> _Data listing_

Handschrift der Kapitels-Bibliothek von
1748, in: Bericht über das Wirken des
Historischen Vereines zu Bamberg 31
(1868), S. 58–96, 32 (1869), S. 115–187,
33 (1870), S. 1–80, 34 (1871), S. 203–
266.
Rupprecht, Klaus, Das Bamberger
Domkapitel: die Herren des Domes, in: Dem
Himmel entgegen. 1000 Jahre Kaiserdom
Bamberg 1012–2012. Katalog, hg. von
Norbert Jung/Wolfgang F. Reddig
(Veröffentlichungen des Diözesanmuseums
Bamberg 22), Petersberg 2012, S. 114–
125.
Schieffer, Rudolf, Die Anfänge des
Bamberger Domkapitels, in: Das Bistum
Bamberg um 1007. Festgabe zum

> _Problem_
Could you retype exactly the lines above, starting at the line that contains "(1868), S. 58–96, 32" and ending at the line that contains "Norbert Jung/Wolfgang F. Reddig", and nothing more?

> _Reply_
(1868), S. 58–96, 32 (1869), S. 115–187,
33 (1870), S. 1–80, 34 (1871), S. 203–
266.
Rupprecht, Klaus, Das Bamberger
Domkapitel: die Herren des Domes, in: Dem
Himmel entgegen. 1000 Jahre Kaiserdom
Bamberg 1012–2012. Katalog, hg. von
Norbert Jung/Wolfgang F. Reddig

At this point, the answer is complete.